Caro Presidente,
Le scriviamo per segnalarle le ripetute omissioni sugli obblighi prescrittivi previsti dall’art. 50 del dpr 30/09/2003 n°269 regolamentato dalla Regione Calabria con delibera n° 21286 del 12/12/05.
In verità siamo rassegnati da tempo, coscienti che in Calabria l’assenza di controlli, verifiche o sanzioni, permetta ad alcuni di non tener conto di regole e norme.
Per mesi abbiamo utilizzato parte del nostro tempo continuando a trascrivere terapie prescritte da altri colleghi, costretti a svolgere una discreta attività di segreteria ben lontana da quella che dovrebbe essere la moderna Medicina Generale.
Al nostro sia pur minimo segno di protesta, sempre esercitata nei limiti di un civile confronto tra colleghi, siamo stati additati ai nostri pazienti come medici da revocare, comunque medici che non avevano alcuna considerazione del poco tempo e delle difficoltà dei colleghi.
Così,
tutte le Organizzazioni Sindacali a
meno della Fimmg hanno osservato il
massimo,
rispettoso, silenzio.
Il silenzio appunto, in Calabria fà parte del vissuto collettivo o se vogliamo di un archetipo che identifica nel colpevole non chi effettua una violazione ma bensì chi la denuncia.
A giusta ragione, riteniamo che sia proprio questo sistema omertoso tra le cause determinanti del progressivo scadimento della qualità dell’assistenza e più in generale della qualità della vita nella nostra regione.
Tutto questo sino a quando, per l’ennesima volta, a subire il danno è stata una persona inabile, non autosufficiente, quindi impossibilitata a raggiungere l’ambulatorio del suo medico e che ha dovuto pregare vicini, amici, comunque volontari per ottenere, la prescrizione omessa dai colleghi.
Nel caso specifico (non isolato) è evidente come il collega, in fase dimissioni, non abbia avuto alcuna considerazione per le precarie condizioni fisiche della paziente, né si sia posto il problema delle difficoltà che la stessa avrebbe avuto per la prosecuzione della terapia; un’ assenza di sensibilità per le sofferenze, la solitudine e il disagio che mal si adatta alla nostra professione.
Tutto questo ci ha determinati a formulare alcune considerazioni che poniamo alla Sua attenzione e a quella dei Consiglieri dell’Ordine.
Ancora oggi, nonostante tutto, riteniamo che sia indispensabile il dialogo e la collaborazione tra tutte le componenti mediche e che sia folle in un momento di grande difficoltà per l’intero comparto sanitario dividerci e non affrontare insieme i nostri problemi professionali e l’eccessivo carico burocratico, ma quale organo istituzionalmente se non l’Ordine può promuovere il dialogo ???
Possiamo noi come categoria non affrontare in maniera unitaria i problemi prioritari della Qualità delle cure erogate, del rapporto medico / paziente, della formazione, della corretta organizzazione della continuità delle cure tra ospedale e territorio?
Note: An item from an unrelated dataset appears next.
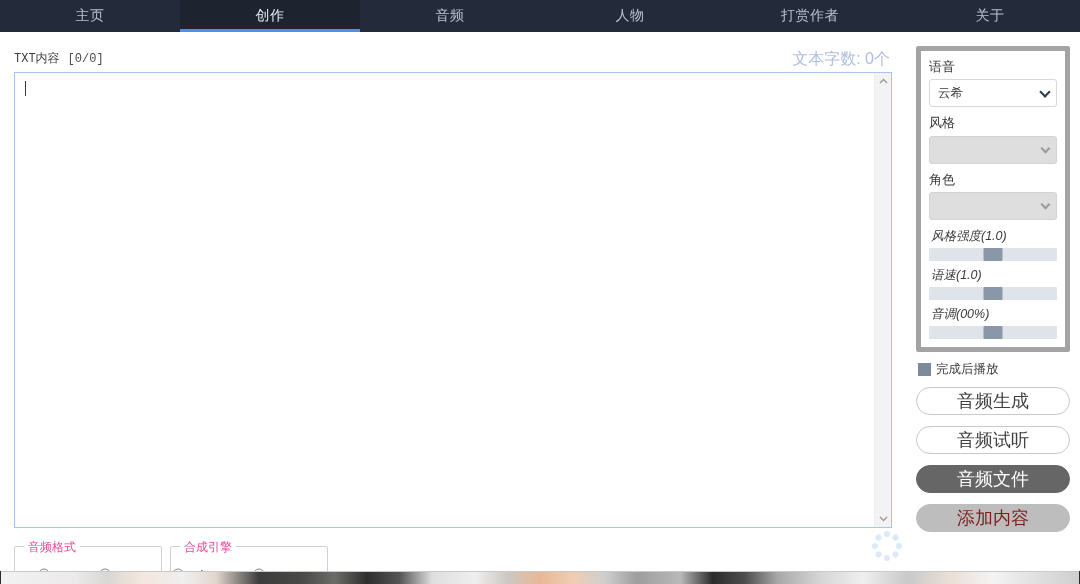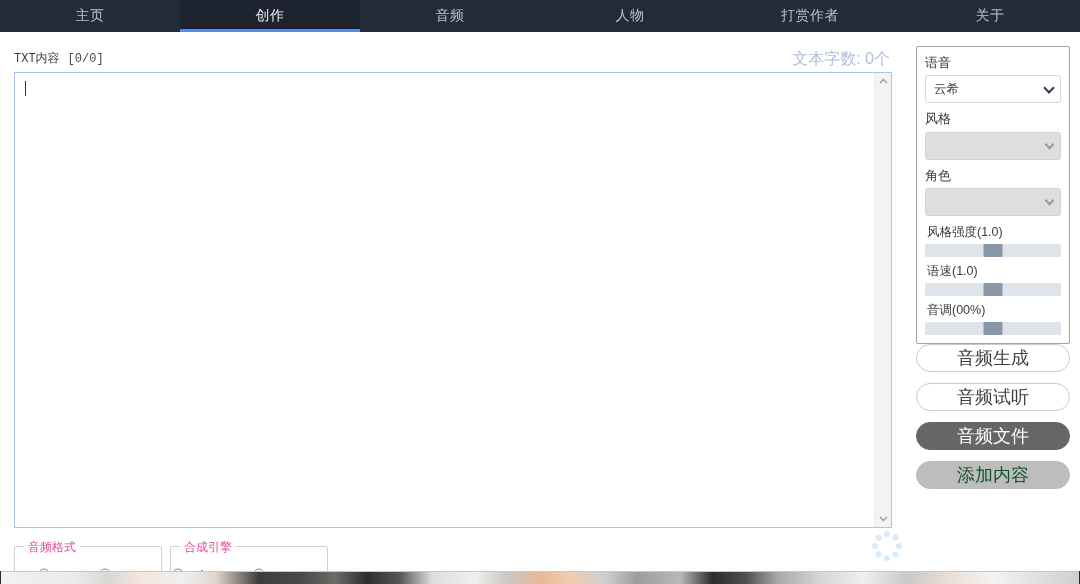"语音" .settings-box { border: 1px solid #a3a3a3 -> 5px solid #a3a3a3 }
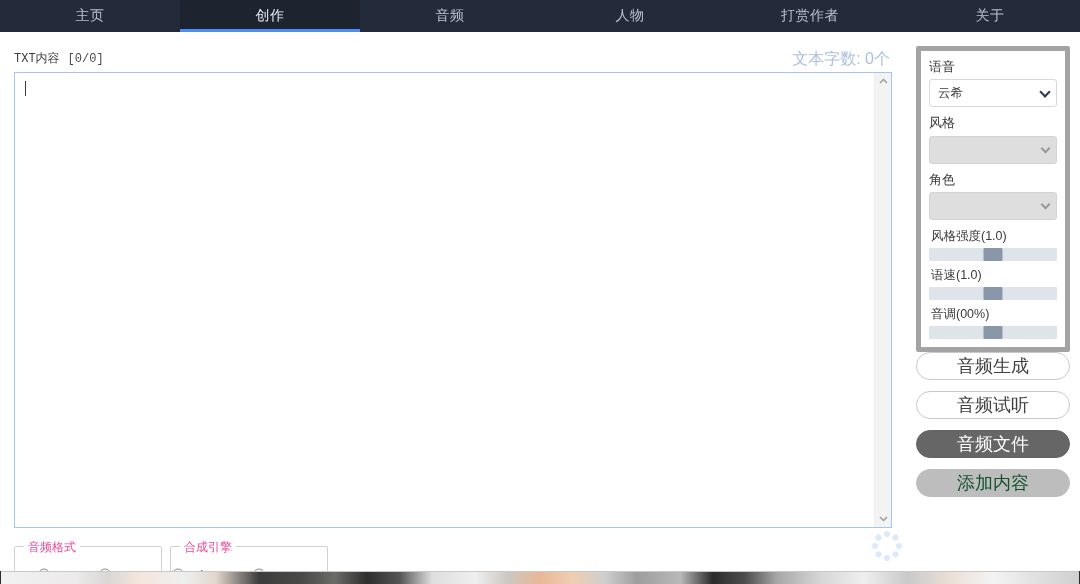"风格强度(1.0)" .slider-label { font-style: none -> italic }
Abbiamo più che mai bisogno di formare un fronte comune tra specialisti e Medici di Medicina Generale, tra territorio e Ospedale, studiare insieme le soluzioni idonee da proporre ai politici per migliorare il nostro Sistema Sanitario. Abbiamo bisogno di costituire insieme un fronte unito esercitato tra pari, senza preconcetti, barricate o dietrologie.
Conosciamo con i fatti e non a parole la sua professionalità, il suo grande impegno e il sacrificio personale col quale svolge le funzioni di Presidente dell’Ordine, così come siamo convinti della determinazione e della serietà con cui tutto il Consiglio affronta il difficile compito del governo della categoria ma siamo più che mai convinti che spesso, quando situazioni apparentemente poco significative come quelle oggetto della nostra lettera, mettono a rischio il lavoro svolto in tanti anni siano necessarie e inderogabili scelte difficili e radicali.